Arizona Horse Slashing Mystery Solved

Click on the Babel Fish to translate this page into French, German, Spanish, Italian or Portuguese
The necks of more than 20 horses were mysteriously slashed near their jugular veins at Tanque Verde Guest Ranch in Tuscon, Ariz., beginning in July, 2003. The attacks launched an investigation, and concern about area horses' safety erupted. Tuscon law officials recently discovered the culprit wasn't a criminal.  It was a pasture mate of the victims.

Dawn Barkman, public information officer and deputy at the Pima County Sheriff's Department, said, "We didn't get involved until Aug. 1 of last year, and by that point, they had already had 12 horses that were attacked." An additional 11 were attacked once the department got involved.

Wounds on the victims were one to four inches long and about an inch deep.

"All the injuries were on the same side of the neck of the horse, the same type of injury, which led us to believe it might have been caused by a human," said Barker. "At the end of the investigation, we actually discovered it was a horse doing all the damage." Deputies had been watching the horses at night during the investigation. Witnesses at the ranch saw the offending horse exhibiting aggressive behavior so the deputies began watching the one horse and determined a few months ago that he was, in fact, the culprit.
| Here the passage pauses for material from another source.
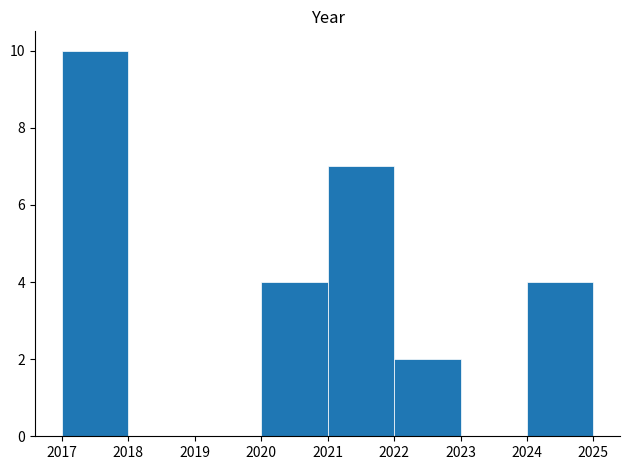

How tall is the bar that spans 2021 to 2022 on the x-axis? The values are not printed on the chart, so give them approximately, as read against the axis.

7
Barkman said, "I think it's a relief for the department to complete the investigation and determine what happened, and a relief for the public because it wasn't actually human caused."

Once the offending gelding was separated from the herd, the attacks ceased.

According to an archived Behavior column by Sue McDonnell, PhD, Certified AAB, "Grasping and holding onto other horses is a natural element of stallion harem formation and maintenance behavior. It is seen in stallions when they are gathering a harem or trying to get a mare to stay with the group. This grasping behavior is also a conspicuous element of play behavior among juveniles, as well as the more serious sparring behavior among bachelor stallions. The grasp is typically onto the crest of the neck and mane, but can be at the throat or jugular area.

She further explained that if the targets are other geldings, the behavior could represent "inter-male sparring typical of bachelor stallions. Many true geldings retain this and other stallion-like behaviors."

A representative from the ranch did not respond to inquiries.

The gelding has since been sold to a home where he will have no pasture mates.